The two experiences I have just analysed are selected by Sir A. C. Doyle as the most convincing in the whole of the work of the more modern and more refined Spiritualists. I need not linger over other experiences of these automatic writers. For the most part, automatic writing provides only vapid or inaccurate stuff which is its own refutation. In the early years, when Franklin, Shakespeare, Plato, and all the most illustrious dead wrote nonsense of the most vapoury description, the situation was quite grotesque. Nor is this kind of thing yet extinct. There are mediums practising in London to-day who put the sitter in communication with the sages and poets of ancient times. In the very best of these cases there is a certain silliness about the communications which makes them difficult to read. Even the spirits of Myers and Verrall seem to be in a perpetual Bank-Holiday mood, making naive little puns and jokes, and talking in the rambling, incoherent way that scholars do only in hours of domestic dissipation. There is a world thirsting (it is said) for proof that the dead still live. Here are (it is said) men like W. T. Stead, Myers, Hodgson, Verrall, Sidgwick, Vice-Admiral Moore, Robert Owen, etc., at the "other end of the wire," as William James used to say. Yet, apparently, nothing can be said or done that quite clearly goes beyond the power of the mediums. The arrogance of the Spiritualists in the circumstances is amazing.
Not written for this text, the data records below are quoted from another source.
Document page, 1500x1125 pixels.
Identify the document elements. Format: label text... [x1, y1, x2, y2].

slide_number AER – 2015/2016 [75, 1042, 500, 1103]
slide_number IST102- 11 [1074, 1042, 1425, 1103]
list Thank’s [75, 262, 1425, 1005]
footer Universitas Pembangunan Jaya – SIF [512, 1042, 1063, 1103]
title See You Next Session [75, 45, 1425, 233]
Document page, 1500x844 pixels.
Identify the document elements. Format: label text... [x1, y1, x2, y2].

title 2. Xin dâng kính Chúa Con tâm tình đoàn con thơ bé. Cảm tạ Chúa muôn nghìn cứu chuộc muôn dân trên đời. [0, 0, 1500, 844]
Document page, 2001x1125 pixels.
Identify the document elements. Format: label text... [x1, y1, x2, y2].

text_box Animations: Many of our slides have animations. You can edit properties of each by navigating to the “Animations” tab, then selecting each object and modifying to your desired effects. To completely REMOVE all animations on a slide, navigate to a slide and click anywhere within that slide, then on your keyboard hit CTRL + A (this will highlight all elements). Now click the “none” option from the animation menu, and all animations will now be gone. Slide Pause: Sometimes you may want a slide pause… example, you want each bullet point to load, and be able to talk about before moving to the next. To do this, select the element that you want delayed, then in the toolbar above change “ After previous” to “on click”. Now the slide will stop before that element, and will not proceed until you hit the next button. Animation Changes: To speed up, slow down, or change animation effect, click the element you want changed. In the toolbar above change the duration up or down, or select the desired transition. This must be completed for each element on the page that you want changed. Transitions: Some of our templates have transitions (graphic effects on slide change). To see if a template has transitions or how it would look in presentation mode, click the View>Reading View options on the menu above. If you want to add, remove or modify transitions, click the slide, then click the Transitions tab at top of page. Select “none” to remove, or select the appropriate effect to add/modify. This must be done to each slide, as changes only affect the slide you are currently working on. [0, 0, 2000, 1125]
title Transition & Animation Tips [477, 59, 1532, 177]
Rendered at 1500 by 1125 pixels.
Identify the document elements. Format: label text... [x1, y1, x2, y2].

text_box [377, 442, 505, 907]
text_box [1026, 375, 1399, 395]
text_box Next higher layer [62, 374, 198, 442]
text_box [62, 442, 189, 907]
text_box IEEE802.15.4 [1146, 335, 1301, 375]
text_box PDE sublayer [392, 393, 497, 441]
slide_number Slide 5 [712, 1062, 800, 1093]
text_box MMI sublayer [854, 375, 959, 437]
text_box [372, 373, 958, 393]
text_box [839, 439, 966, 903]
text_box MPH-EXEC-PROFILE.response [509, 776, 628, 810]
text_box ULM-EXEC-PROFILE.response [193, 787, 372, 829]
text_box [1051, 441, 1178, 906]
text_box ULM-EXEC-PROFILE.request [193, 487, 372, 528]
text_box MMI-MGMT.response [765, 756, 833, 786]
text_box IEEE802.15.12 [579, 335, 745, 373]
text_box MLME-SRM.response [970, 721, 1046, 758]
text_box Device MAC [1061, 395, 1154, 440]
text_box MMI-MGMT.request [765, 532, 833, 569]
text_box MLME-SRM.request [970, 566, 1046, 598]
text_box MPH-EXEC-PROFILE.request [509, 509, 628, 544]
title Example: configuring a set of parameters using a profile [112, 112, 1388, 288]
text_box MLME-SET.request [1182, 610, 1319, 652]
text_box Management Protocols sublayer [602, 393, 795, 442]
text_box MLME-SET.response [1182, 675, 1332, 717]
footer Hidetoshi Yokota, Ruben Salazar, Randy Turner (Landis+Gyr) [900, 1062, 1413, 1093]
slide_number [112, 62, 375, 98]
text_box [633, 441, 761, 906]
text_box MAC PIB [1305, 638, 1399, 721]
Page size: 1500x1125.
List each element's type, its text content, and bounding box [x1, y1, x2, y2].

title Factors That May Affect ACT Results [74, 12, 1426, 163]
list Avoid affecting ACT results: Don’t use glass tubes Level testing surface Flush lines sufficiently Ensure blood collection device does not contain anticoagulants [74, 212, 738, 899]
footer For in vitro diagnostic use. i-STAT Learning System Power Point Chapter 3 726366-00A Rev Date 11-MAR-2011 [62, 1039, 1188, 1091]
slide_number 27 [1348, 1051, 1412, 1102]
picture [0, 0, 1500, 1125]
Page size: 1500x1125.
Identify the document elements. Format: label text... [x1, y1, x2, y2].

There are a dozen ways in which the theory could be rigorously tested. One has been tried and completely failed: the communication of messages which were left in proper custody before death. We shall, of course, presently have an announcement that such a message has been read. Some zealous Spiritualist will leave a sealed message, and will take care that some medium or other is able to read it. We may be prepared for such things. The fact is that half-a-dozen serious and reliable Spiritualists have tried this test, and it has hopelessly miscarried. Another test was that devised by Dr. Hodgson—to leave messages in cipher, though not sealed. This also has completely failed. A third test would be for one of these ghosts of learned Cambridge men, who are so fluent on things that do not matter, to dictate a passage from an obscure Greek poet through a medium who does not know Greek at the request of a sitter. It is a familiar and ancient trick for a medium to recite or write a passage in a foreign language. It has been learned beforehand. But let a scholar ask the spirit of a dead scholar to spell out through the ignorant medium there and then a specified line or passage within his knowledge. I have tried the experiment. It never succeeds. Another test would be for one of these ghostly scholars to dictate a word of a line of some obscure Greek poet (chosen by the sitter) to one medium (ignorant of Greek), and another word of the same line to another medium immediately afterwards, before there was the remotest possibility of communication.